S&P noted that the ratings could be reversed under certain circumstances - "for example, if shareholder returns become more aggressive than we expect or the company pursues very large debt-funded acquisitions or capital investments, even if they are financed off balance sheet."

Lyondell is a chemical company based in Rotterdam, the Netherlands.

J.C. Penney mixed

J.C. Penney finished the day in mixed fashion amid reports its revised pricing format rollout was nearing completion.

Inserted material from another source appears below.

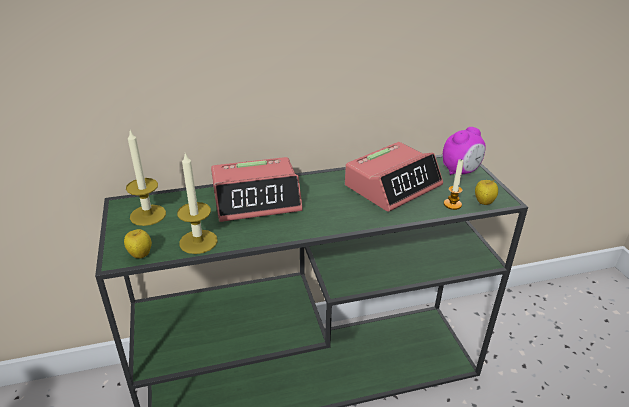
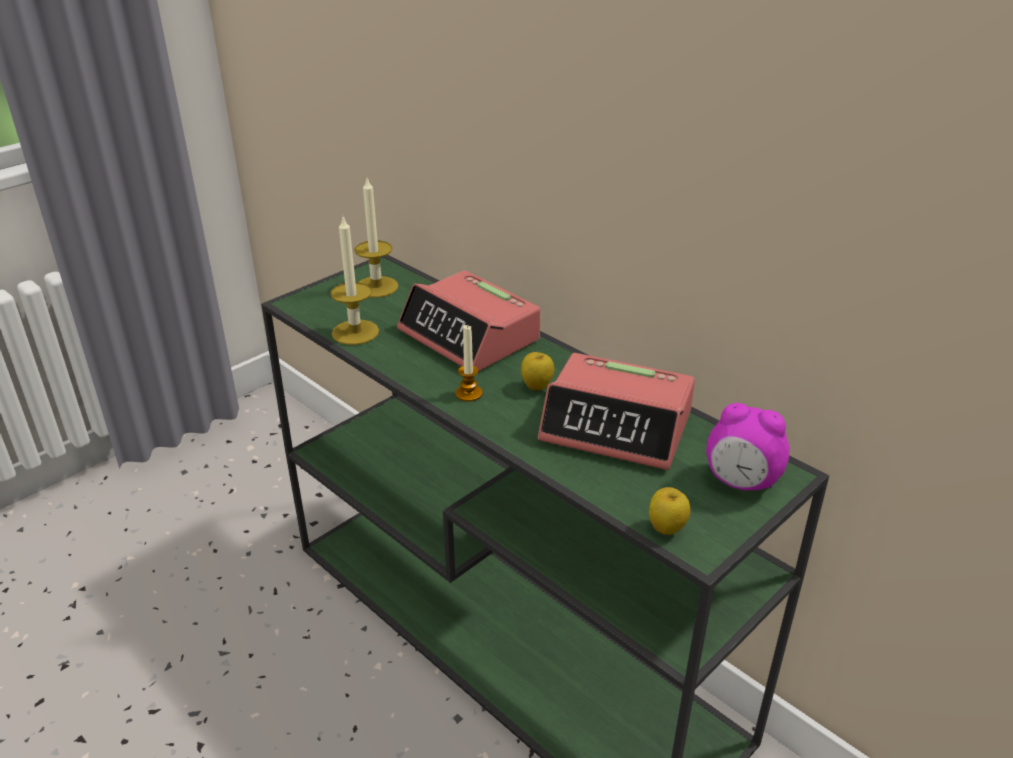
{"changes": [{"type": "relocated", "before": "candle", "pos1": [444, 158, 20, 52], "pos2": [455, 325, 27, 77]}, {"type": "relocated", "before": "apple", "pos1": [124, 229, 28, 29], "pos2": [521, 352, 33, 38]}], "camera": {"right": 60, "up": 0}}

One market source called the 5.65% notes due 2020 off slightly at 81½ bid. But another trader saw the 7 1/8% notes due 2023 inching up a touch to 95 bid, 95¼ offered.

The Plano, Texas-based retailer is in process of reintroducing sales discounts to its pricing format, after an unsuccessful attempt to offer "everyday low prices" without coupons or sales. Instead, price tags will indicate higher prices that have been "marked down" to what would have previously been deemed the "everyday low price."

On Tuesday, an equity analyst dropped his rating on the company, speculating that there were currently four avenues available for the struggling business to take. One scenario was very bullish, while another was only slightly so. The other two scenarios involved bankruptcy filings, either voluntary or otherwise.